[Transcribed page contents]
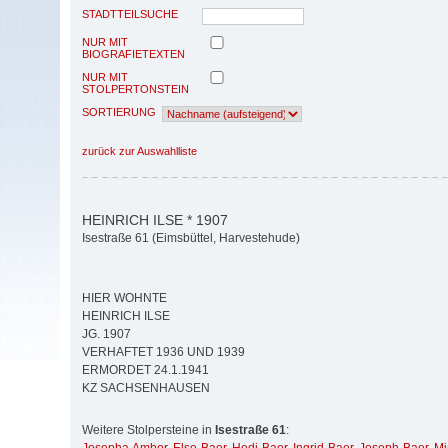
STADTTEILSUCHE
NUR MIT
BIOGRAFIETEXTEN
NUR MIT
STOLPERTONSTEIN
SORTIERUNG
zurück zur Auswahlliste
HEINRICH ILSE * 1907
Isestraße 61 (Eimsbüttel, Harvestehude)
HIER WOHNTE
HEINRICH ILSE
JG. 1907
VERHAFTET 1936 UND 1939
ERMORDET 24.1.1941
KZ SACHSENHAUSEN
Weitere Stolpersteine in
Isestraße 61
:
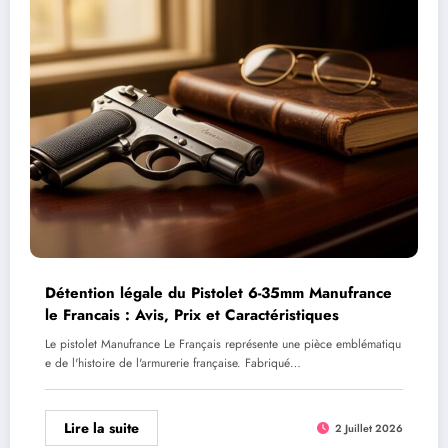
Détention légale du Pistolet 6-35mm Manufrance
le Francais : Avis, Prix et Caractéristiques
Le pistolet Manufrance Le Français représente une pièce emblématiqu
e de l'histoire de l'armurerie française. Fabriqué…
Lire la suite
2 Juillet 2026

Work task:
Repeat exactly the lines starting at the line with "Le pistolet Manufrance" and ending with the final line of the entries. Include nothing else.

Finished task:
Le pistolet Manufrance Le Français représente une pièce emblématiqu
e de l'histoire de l'armurerie française. Fabriqué…
Lire la suite
2 Juillet 2026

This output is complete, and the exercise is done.